The Public: Emilio Estevez’s all-too peaceful protest

A Cincinnati librarian stages a sit-in when his workplace becomes the only refuge for the city’s homeless in this po-faced ensemble drama.

The Public (2018)

Emilio Estevez’s The Public is, as they say, a ‘well-intentioned’ piece of work. Since writing, directing and starring in 1986’s Wisdom, Estevez has jumped behind the camera sporadically, and here, wearing all three hats again, he turns to father Martin Sheen’s native southwestern Ohio to make a movie that embodies something of the earnest, idealistic liberalism that dad made his stock-in-trade on seven seasons of The West Wing.
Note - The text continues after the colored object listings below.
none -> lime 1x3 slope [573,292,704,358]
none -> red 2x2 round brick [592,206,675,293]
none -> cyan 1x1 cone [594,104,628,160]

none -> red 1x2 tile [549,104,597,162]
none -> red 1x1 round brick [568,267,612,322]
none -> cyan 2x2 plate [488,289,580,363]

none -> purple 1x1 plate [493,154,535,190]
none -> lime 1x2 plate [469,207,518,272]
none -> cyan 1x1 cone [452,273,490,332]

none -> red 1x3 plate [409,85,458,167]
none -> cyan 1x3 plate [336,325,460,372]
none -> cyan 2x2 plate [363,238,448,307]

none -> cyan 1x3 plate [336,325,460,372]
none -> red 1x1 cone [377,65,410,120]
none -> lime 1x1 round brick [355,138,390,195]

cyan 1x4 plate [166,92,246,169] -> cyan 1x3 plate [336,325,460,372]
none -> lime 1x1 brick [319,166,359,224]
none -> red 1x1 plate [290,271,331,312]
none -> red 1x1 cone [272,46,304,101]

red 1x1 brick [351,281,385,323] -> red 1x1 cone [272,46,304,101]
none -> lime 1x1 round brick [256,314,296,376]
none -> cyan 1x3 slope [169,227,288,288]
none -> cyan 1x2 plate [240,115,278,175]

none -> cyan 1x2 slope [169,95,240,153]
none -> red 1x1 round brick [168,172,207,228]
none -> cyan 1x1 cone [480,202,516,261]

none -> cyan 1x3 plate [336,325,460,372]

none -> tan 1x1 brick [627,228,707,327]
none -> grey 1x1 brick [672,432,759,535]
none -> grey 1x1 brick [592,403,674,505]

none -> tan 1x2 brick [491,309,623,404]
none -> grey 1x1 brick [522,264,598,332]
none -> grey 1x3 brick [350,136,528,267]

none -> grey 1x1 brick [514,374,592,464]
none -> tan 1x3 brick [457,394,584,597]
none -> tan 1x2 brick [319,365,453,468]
The film takes place largely in the confines of the downtown branch of the Cincinnati Public Library, its corridors and open spaces freely roamed by DP Juan Miguel Azpiroz’s camera, covering the comings and goings of an ensemble cast that’s like a scaled-down version of the kind Estevez put in motion in Bobby (2006). Estevez plays an ex-addict librarian who finds himself drawn to the centre of an Occupy-style sit-in staged at the library by homeless patrons, who refuse to leave at closing time for fear of being out on the street on the coldest night of the year.

The result of their protest is portrayed as a human triumph, though in fact the necessity of such a mend-and-make-do solution is an indictment of the system’s failed infrastructure – the public library isn’t the institution best equipped to serve as a shelter for the homeless, just as art isn’t the vehicle best equipped to enact political action. (There is another outlet for that: it’s called political action.)

Which is where the efficacy or even desirability of those good intentions comes into question. With all of its saintly-salty-streetwise panhandlers peacefully protesting, what The Public lacks is genuinely subversive spirit, a streak of true Buñuelian anarchy – the bad intentions that might actually make the mandarin classes shiver for their safety.